• [GIVEN TASK]: Please show every line of the records below that contains the string "newSketch", copying each line in full.

• [DATASET RECORDS]:
## START

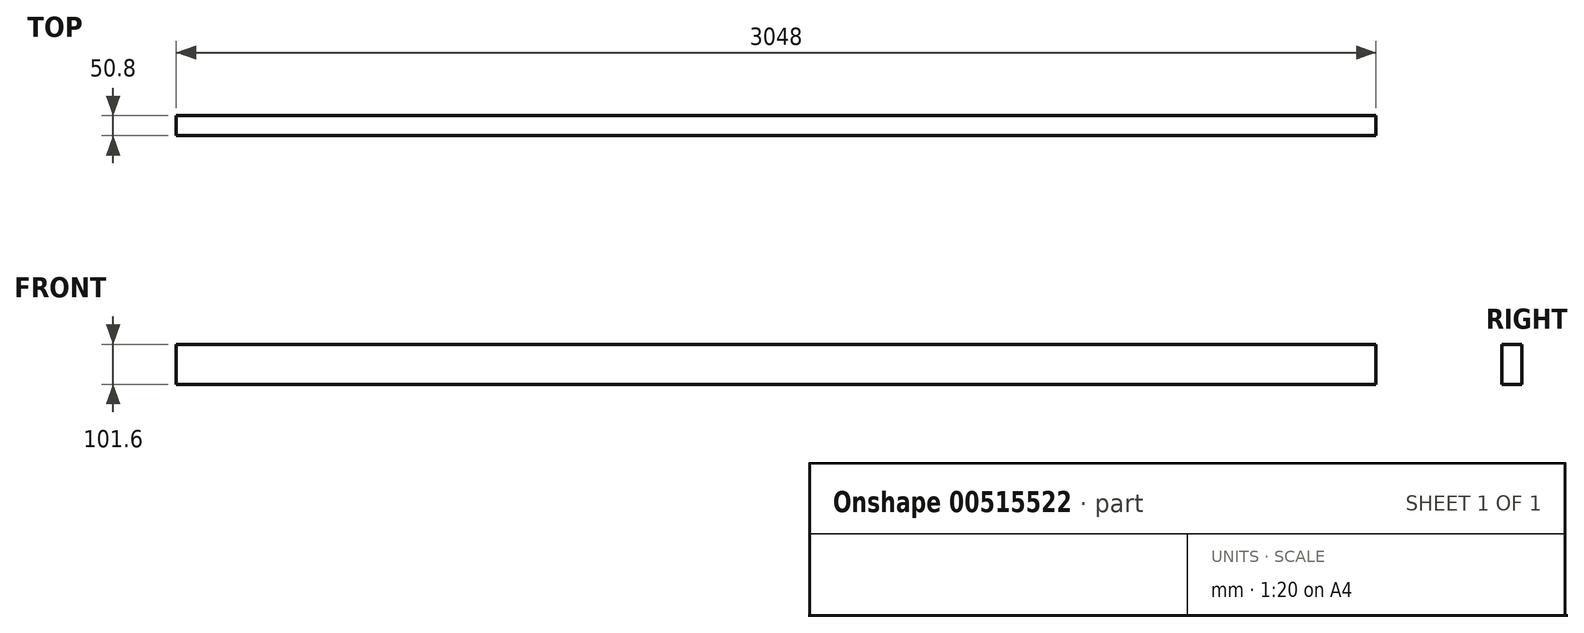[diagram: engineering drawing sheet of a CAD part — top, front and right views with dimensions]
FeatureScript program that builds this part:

## END
## START

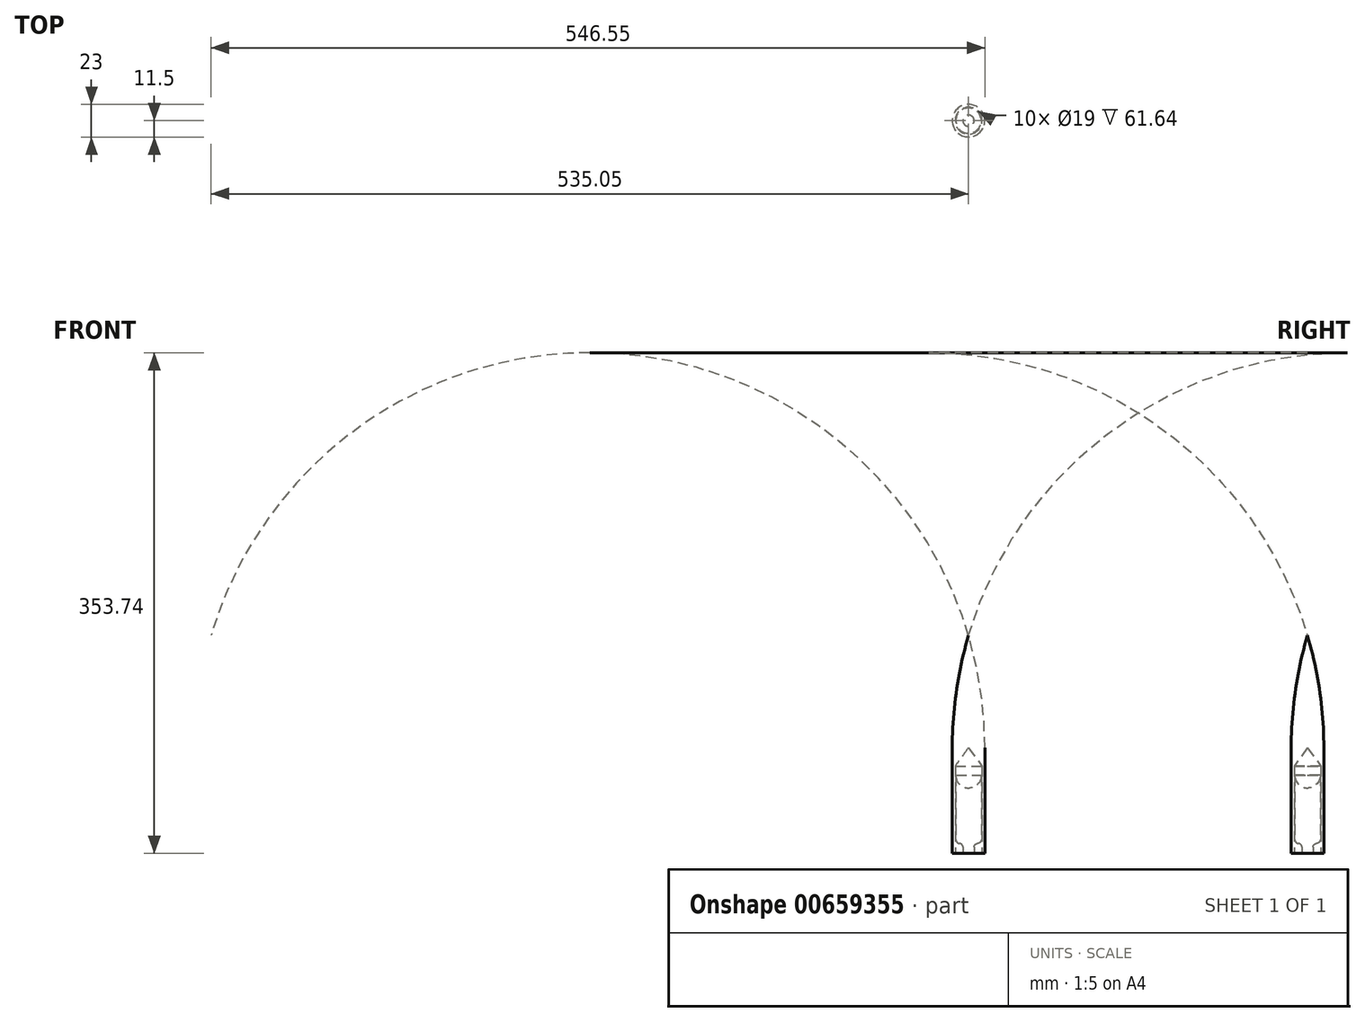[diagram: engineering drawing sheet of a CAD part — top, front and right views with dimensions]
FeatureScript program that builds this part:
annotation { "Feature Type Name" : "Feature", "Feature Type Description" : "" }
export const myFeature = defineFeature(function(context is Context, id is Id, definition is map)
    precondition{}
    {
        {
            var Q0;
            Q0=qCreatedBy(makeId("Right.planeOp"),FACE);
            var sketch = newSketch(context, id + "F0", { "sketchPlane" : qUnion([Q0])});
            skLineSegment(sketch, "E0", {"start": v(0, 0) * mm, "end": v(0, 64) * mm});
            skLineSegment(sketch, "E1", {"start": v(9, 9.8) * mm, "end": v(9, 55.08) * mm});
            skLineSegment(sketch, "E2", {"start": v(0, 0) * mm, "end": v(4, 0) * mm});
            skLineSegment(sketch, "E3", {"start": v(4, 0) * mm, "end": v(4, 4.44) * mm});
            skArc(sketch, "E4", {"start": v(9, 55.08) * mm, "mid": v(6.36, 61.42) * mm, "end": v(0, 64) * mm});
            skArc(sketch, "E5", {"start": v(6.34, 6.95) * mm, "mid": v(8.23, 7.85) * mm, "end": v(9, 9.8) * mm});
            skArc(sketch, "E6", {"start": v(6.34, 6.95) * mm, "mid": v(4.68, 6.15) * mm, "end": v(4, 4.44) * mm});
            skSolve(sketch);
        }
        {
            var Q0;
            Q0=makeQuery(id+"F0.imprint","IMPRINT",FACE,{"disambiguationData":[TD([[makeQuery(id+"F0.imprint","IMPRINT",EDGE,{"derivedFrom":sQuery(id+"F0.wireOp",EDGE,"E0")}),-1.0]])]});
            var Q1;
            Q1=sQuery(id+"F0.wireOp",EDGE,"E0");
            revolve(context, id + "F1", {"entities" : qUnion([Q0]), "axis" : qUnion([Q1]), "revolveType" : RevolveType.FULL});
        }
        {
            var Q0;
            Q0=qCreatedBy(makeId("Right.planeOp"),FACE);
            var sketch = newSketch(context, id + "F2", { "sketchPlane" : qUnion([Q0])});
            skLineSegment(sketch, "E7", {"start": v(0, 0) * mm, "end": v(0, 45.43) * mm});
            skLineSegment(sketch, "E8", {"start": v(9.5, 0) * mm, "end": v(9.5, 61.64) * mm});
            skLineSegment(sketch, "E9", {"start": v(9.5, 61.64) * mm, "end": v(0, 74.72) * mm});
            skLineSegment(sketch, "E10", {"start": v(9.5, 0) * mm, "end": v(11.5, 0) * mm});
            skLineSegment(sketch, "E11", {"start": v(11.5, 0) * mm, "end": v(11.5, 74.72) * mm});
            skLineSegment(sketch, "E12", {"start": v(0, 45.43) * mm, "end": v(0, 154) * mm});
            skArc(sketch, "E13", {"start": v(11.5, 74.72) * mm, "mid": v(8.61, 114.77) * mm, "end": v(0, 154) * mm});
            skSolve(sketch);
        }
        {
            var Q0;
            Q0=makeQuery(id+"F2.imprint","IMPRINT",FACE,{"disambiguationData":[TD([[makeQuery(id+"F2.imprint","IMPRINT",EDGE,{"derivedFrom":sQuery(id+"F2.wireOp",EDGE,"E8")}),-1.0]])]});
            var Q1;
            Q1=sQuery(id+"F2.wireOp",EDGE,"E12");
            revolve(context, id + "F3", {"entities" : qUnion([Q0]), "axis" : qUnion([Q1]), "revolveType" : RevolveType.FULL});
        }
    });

## END

• [SOLVED PROBLEM]:
            var sketch = newSketch(context, id + "F0", { "sketchPlane" : qUnion([Q0])});
            var sketch = newSketch(context, id + "F2", { "sketchPlane" : qUnion([Q0])});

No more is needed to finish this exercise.